The General Data Protection Regulation (“GDPR”) will come into effect on 25 May 2018. It will have significant impact on how companies handle their personal data processing operations, so it is of utmost importance that companies already start implementing compliance processes internally. To this end, the Article 29 Data Protection Working Party (“WP 29”) has published three sets of guidelines that aim to clarify several key legal changes, giving its recommendations on how companies can ensure proper compliance with these new rules.
These guidelines were published on 16 December 2016, together with FAQs, and they address these three issues: (i) the right to data portability; (ii) Data Protection Officers (“DPO”); and (iii) the identification of the lead supervisory authority.
(i) The right to data portability
Article 20 of the GDPR strengthens the former access right and creates the right to data portability. This latter right enables data subjects to receive the personal data, which they have provided to a controller, in a structured, commonly-used, and machine-readable format, and to transmit them to another data controller. This right cannot be limited to the data that had already been directly communicated by the data subject, for example, on an online platform. Rather, it also covers data that are “provided” by the data subject by virtue of the use of a service or a device, e.g., through search history, traffic data, or location data. Technically, data controllers must enable data subjects to directly download the data concerned and also to directly transmit the data to another data controller “without hindrance”, regardless of the IT environment. In that respect, the WP 29 encourages industry stakeholders and trade associations to work together on establishing a common set of standards so that interoperability of the data format provided in the exercise of the data portability rights, can be ensured.
Under Article 37 of the GDPR, several types of entities will be required to appoint a DPO. These types of entities are: (i) a public authority or body, (ii) entities whose core activities consist of processing operations that require regular and systematic large-scale monitoring of data subjects, e.g., business engaging in profiling or tracking online behavior, operators of telecommunication networks or services, providers of wellness services that process fitness and health data via wearable devices, and other connected devices (e.g. smart meters, smart cars, home automation, …); or (iii) entities whose core activities consist of large-scale processing of sensitive categories of data, e.g., the activities of hospitals or biomedical companies, institutions that process information relating to criminal convictions; the processing of travel data of individuals using a city’s public transport system, the processing of personal data for behavioral advertising by a search engine, or the processing of data (content, traffic, location) by telephone or internet service providers. Appointing a DPO can also be an obligation imposed by national Member States, such as what Germany has done, or it can be voluntary. The DPO must be involved properly and timely in all issues that relate to the protection of personal data, and it must be given the necessary resources to carry out its tasks. He must assist the data controller in monitoring compliance with the GDPR, although he will not be responsible for it. His advice must also be sought in relation to data protection impact assessment. In brief, companies must ensure that their DPO is informed and consulted from the very beginning on all data protection related projects or issues in order to facilitate compliance with the GDPR and to ensure a privacy by design approach.

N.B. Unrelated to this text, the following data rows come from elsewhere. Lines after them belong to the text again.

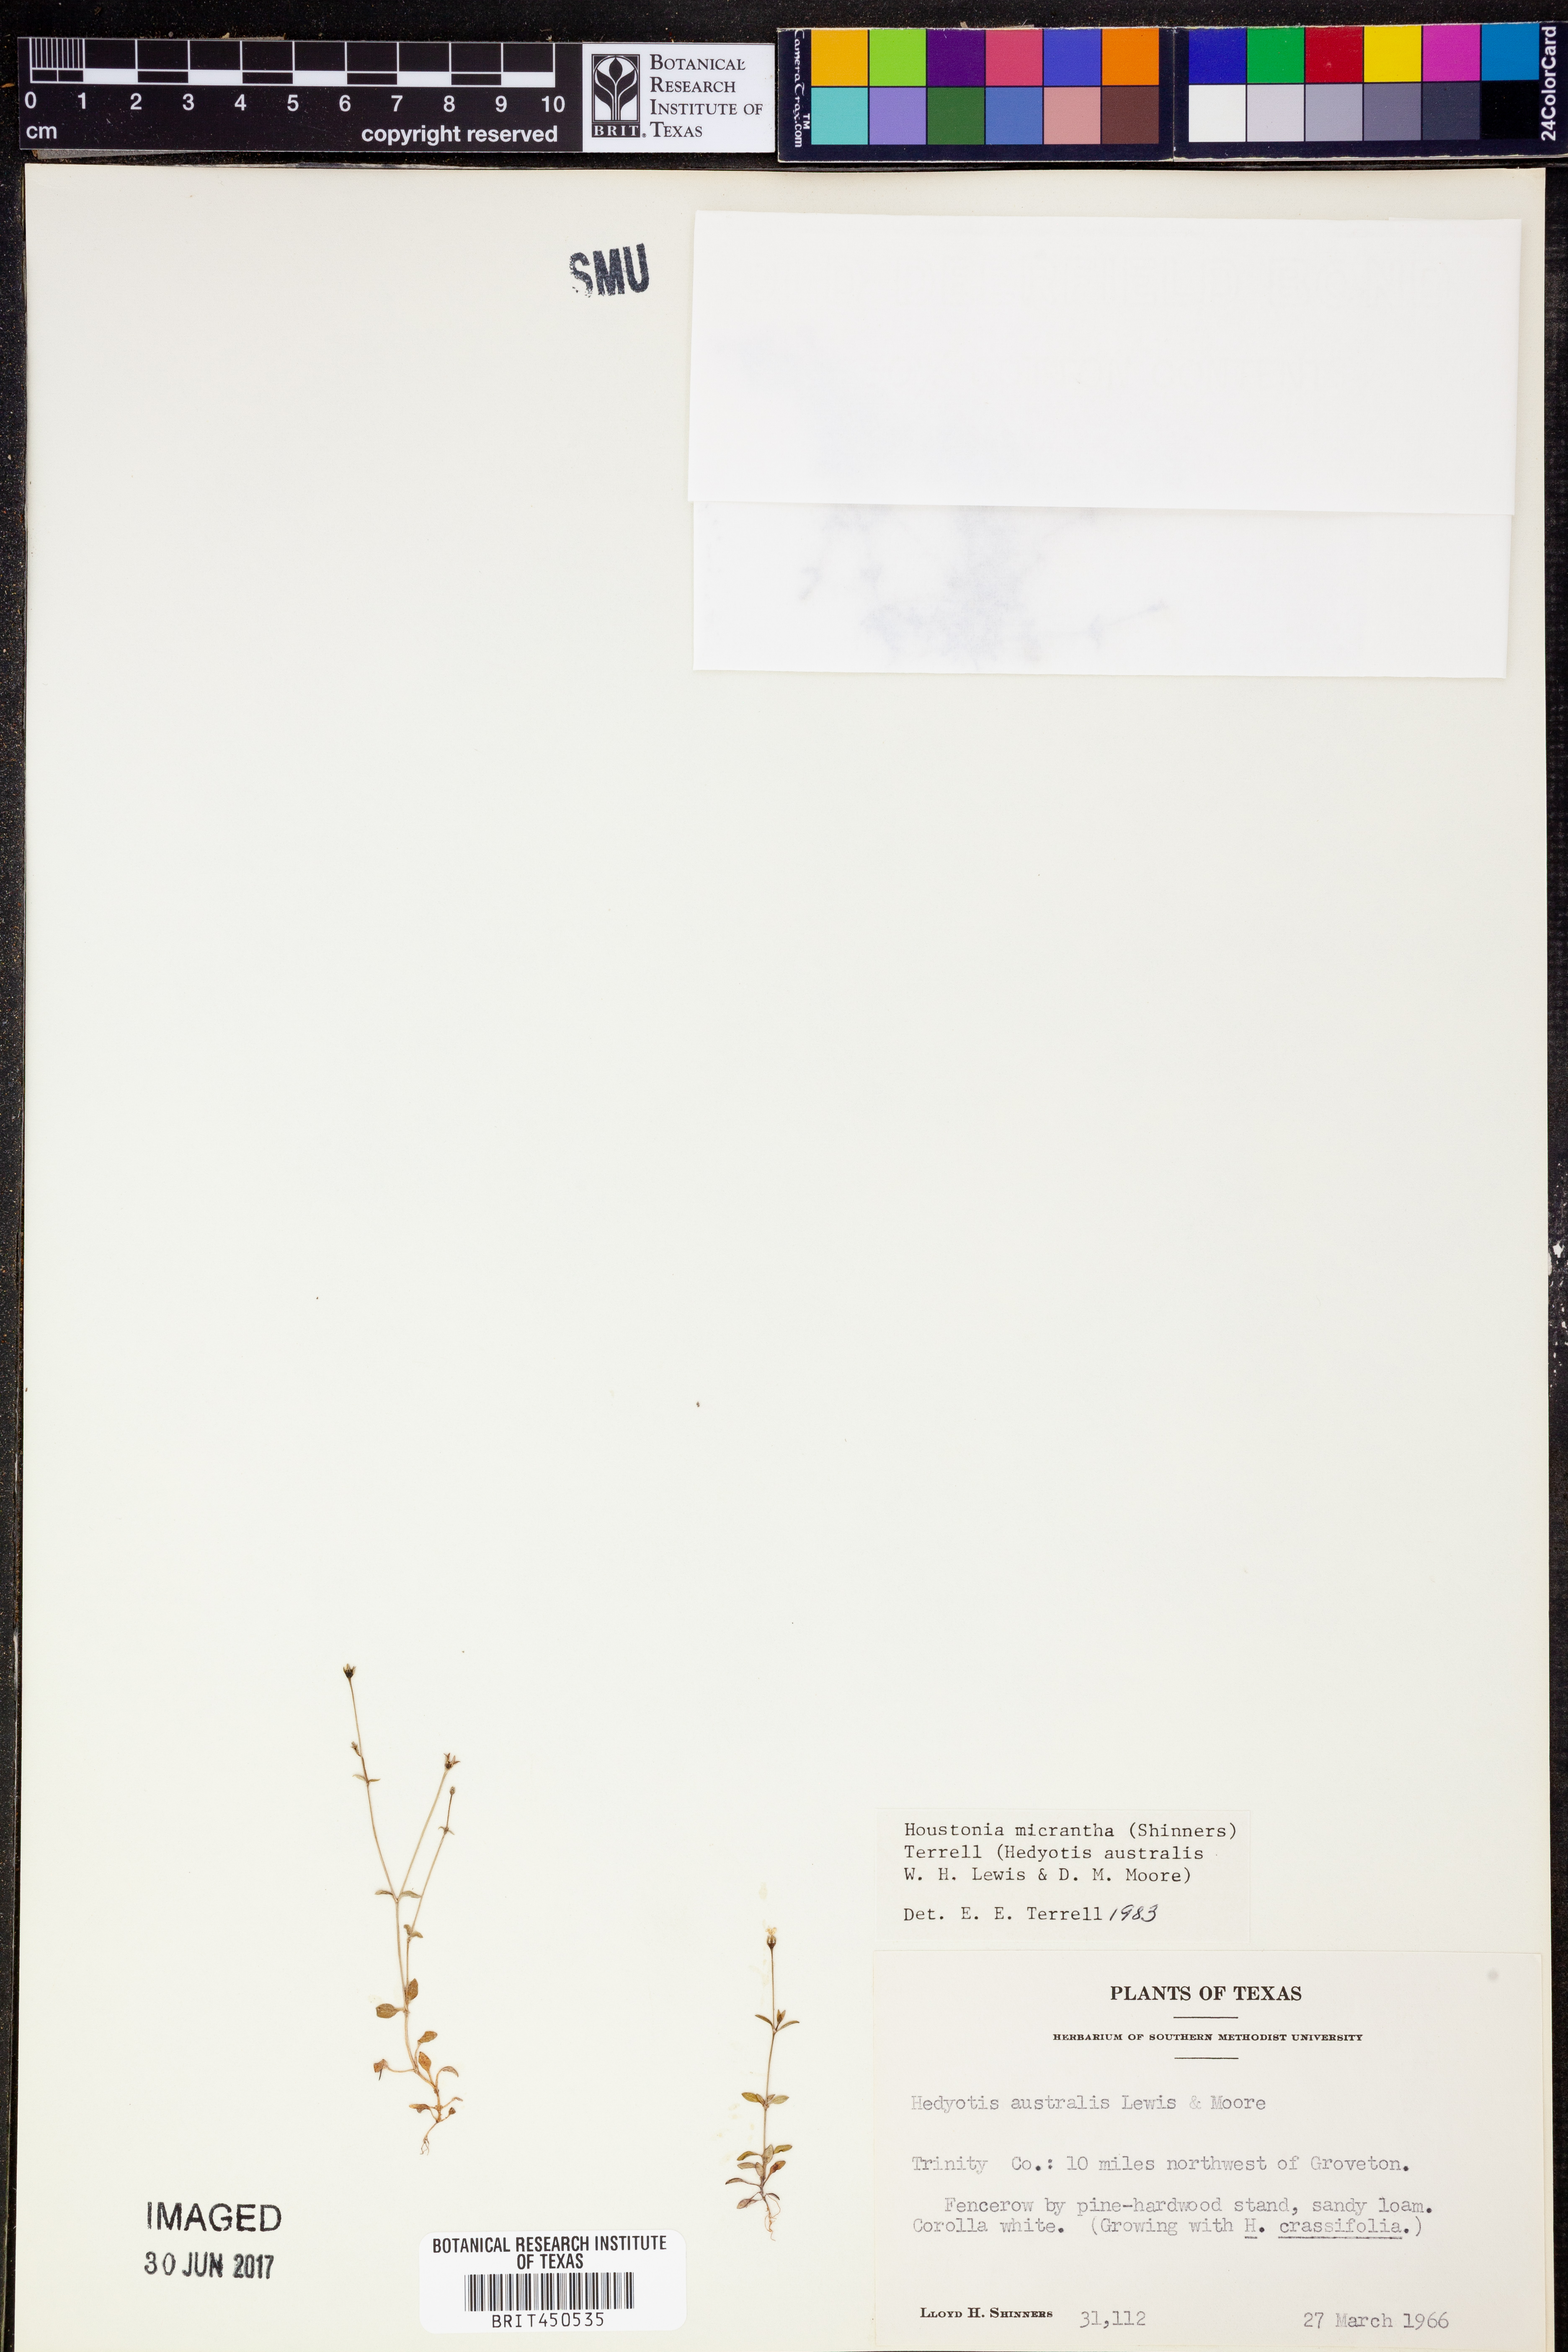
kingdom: Plantae
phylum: Tracheophyta
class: Magnoliopsida
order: Gentianales
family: Rubiaceae
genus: Houstonia
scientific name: Houstonia micrantha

(iii) Lead supervisory authority
If a data processing operation is not limited to a single Member State, several supervisory authorities (former DPAs) can be involved. The lead supervisory authority is the authority who has the primary responsibility for dealing with a cross-border data processing activity. This issue will thus arise only if there is a cross-border processing of personal data, i.e., if the processing takes place in the context of the activities of establishments in more than one Member State of a controller or processor in the Union where the controller or processor is established in more than one Member State; or if the processing occurs in the context of the activities of a single establishment of a controller or processor in the Union but which substantially affects or is likely to substantially affect data subjects in more than one Member State. According to the WP 29, this condition of “substantially affecting” must be handled on a case-by-case basis and must take into account the context of the processing, the type of data, the purpose of the processing and several factors such as whether the processing causes, or is likely to cause, damage, loss or distress to individuals, has, or is likely to have, an actual effect in terms of limited rights or denying an opportunity, affects or is likely to affect individuals’ s health, well-being, peace of mind or financial or economic status, leave individuals opened to discrimination , … Other supervisory authorities may be implicated by a personal data processing. The GDPR requires that they co-operate with the lead supervisory authority and that all decisions are taken to each authority’s satisfaction.
Stakeholders had until the end of January to comment on the published guidelines. Going forward, the WP 29 has announced that further guidelines on data protection impact assessments, on certification, and on the notion of high risk will be published. As from 2018, the WP 29 will become the European Data Protection Board (EDPB), which will be a larger and more prominent body. The EDPB will continue to provide guidance and updates on the GDPR and on all the questions and issues its implementation will trigger in the near future.